◆ Exercise details: Reproduce word for word everything in the income inequality piece below from "I worry about the political" down to "insurance, Wall Street.".

Reich: Income inequality highlighted on Tax Day (Wealth concentration vs Democracy)
Income inequality is at its worst in nearly a century, with the highest earners paying low tax rates in the face of a massive federal deficit and crumbling public services. To lessen income inequality, we must curb the political power of the very rich.
I worry about the political power than comes with great wealth such as the power of the wealthy to reduce their taxes, cut the public services most other Americans depend on, while at the same time garnering special subsidies and tax breaks for their businesses big oil, big pharma, big agriculture, military contractors, big insurance, Wall Street.
I worry about the well-financed big lies that the very rich are the nations job creators, that the benefits from tax cuts on the rich trickle down to everyone else, that American corporations will create more jobs if only their taxes are lowered and if regulations protecting health, safety, and the environment were jettisoned.
I worry about the increasing dominance of Wall Street over our economy and democracy, and the near political impossibilities of closing the carried interest loophole that allows private-equity and hedge-fund managers to treat their income as capital gains subject to only 15% tax; of resurrecting the Glass-Steagall Act separating investment from commercial banking, and of breaking up the big banks to protect against another financial crash and bailout of the Street.
It was another justice of the Supreme Court, Louis Brandeis, who wrote in 1897, we may have a democracy or we may have great wealth concentrated in the hands of a few, but we cannot have both.

(Stored data)
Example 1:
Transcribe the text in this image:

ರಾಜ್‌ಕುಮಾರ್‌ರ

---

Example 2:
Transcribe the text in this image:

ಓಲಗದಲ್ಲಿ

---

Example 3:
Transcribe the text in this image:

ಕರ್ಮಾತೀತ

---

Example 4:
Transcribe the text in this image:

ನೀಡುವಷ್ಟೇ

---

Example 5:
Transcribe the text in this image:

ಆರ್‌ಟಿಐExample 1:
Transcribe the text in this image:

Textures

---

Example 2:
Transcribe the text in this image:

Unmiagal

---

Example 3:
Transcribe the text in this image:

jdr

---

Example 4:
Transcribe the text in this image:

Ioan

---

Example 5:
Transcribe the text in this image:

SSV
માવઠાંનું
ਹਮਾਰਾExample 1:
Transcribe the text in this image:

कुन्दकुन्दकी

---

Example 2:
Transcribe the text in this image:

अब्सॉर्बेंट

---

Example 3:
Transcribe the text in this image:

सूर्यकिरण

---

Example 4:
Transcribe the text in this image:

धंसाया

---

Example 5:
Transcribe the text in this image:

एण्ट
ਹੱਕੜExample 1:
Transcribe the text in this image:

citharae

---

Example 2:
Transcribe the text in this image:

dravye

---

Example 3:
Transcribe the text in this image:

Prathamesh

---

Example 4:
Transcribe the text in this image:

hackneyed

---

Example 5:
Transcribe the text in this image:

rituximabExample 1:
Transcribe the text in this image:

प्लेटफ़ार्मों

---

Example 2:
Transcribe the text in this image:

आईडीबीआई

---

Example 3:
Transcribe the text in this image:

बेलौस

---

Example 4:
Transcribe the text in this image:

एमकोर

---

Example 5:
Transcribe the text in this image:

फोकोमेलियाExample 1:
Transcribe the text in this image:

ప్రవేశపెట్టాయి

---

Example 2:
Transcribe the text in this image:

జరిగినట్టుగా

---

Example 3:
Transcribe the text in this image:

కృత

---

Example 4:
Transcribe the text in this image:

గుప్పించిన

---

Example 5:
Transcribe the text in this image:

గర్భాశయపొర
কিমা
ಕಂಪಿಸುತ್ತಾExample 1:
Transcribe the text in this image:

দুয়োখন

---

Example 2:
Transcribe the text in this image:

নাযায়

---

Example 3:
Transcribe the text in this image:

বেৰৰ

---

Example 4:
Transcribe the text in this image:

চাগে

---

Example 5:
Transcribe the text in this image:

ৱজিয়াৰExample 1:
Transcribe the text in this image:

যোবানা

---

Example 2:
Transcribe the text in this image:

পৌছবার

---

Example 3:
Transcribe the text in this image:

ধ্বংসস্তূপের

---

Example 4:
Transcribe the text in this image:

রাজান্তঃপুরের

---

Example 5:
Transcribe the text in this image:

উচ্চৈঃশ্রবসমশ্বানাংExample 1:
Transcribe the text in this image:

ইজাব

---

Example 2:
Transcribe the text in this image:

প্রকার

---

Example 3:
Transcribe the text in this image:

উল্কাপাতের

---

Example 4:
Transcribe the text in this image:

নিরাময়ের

◆ Written solution:
I worry about the political power than comes with great wealth such as the power of the wealthy to reduce their taxes, cut the public services most other Americans depend on, while at the same time garnering special subsidies and tax breaks for their businesses big oil, big pharma, big agriculture, military contractors, big insurance, Wall Street.